Loss function for sequence modeling w/ RNN

I’d like advice on the best way to model the loss function in Flux for an RNN where I’m modeling a sequence of words in labeled sentences. (This is for a regression task, but a sentiment analysis task would look similar.)

I have sentences of varying lengths, which I split into words encoded as one-hot vectors. Each sentence is associated w/ a single label for the entire sentence.

# Extremely Simplified Example data:
words = [ "This long sentence is about the number six <EOS>",
"This short one is about 2.3 <EOS>"]

actual_labels = [6.0, 2.3]

allwords = unique( reduce(vcat, split.(words)) )
nwords = size(allwords,1)

Because each sequence is associated w/ a single label, I don’t know what the best way to define the loss function is in Flux.
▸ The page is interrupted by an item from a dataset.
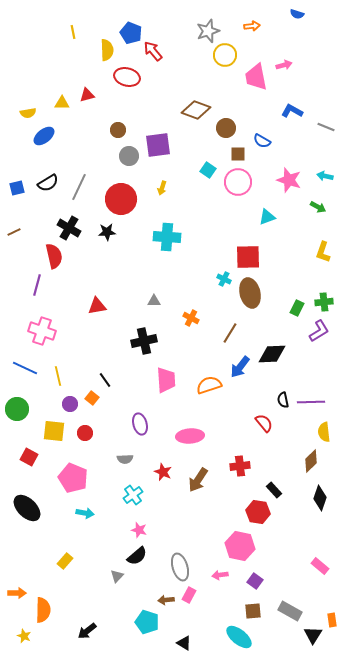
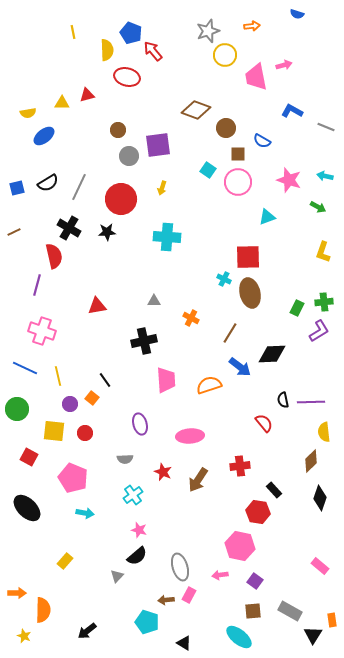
blue arrow at (240, 367): rotated 90 degrees counterclockwise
I only want to measure the loss for the full RNN representation of the entire sequence. I have so far treated the labels for earlier words as missing and defined the loss over non-missing labels only:

revised_labels = [ 
[missing, missing, missing, missing, missing, missing, missing, missing, 6.0], 
[ missing, missing, missing, missing, missing, missing, 2.3] ]
    # treating all labels except <EOS> as missing 

# An example model, but I need to get the loss function right first
model_m = Chain(RNN(nwords, 16, tanh), Dense(16, 1, identity))

function loss(x,y)
    if !ismissing(y)
        loss = (model_m(x) - y)^2
td = vcat([map( v-> Flux.onehot(v, allwords), split(words[1]))], [map( v-> Flux.onehot(v, allwords), split(words[2]))])
train_data = Flux.Data.DataLoader( td, revised_labels);

opt = ADAM(1e-2)
Flux.train!(loss, params(model_m), train_data, opt)

# DimensionMismatch.

For a few different implementations of loss like this one I get a DimensionMismatch error, but I think the real error is that I’m thinking about the loss function incorrectly. I have read the recurrence section of the docs, but so far have not seen a way to the solution for this case. If anyone can point me in the right direction that would be much appreciated.
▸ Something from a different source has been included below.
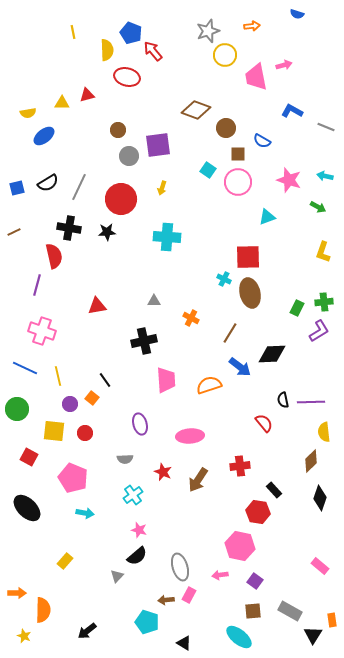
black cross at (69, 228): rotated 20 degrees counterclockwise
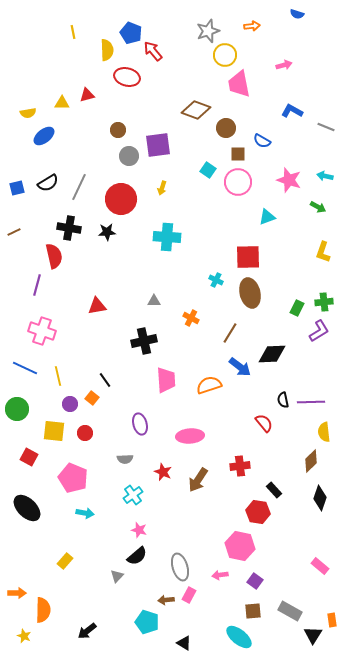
pink trapezoid at (256, 77): moved 17 px left, 7 px down
cyan cross at (224, 279): moved 8 px left, 1 px down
I’m going to answer my own question in case anyone runs into this problem later and finds this question.

Following the example here worked, though for a regression task the model and loss function need to change somewhat:

function build_model(args)
	scanner = Chain(Dense(args.inpt_dim, args.N, σ), LSTM(args.N, args.N))
	encoder = Dense(args.N, 1, identity) # sum outputs and apply identity activation.
	return scanner, encoder 

function model(x, scanner, encoder)
	state = scanner.(x.data)[end]     # the last element, so the last hidden state   
	encoder(state)[1]                 # this returns a vector of a single element, so take the element  

The loss function itself is

loss(x, y)=  (model(x, scanner, encoder) - y)^2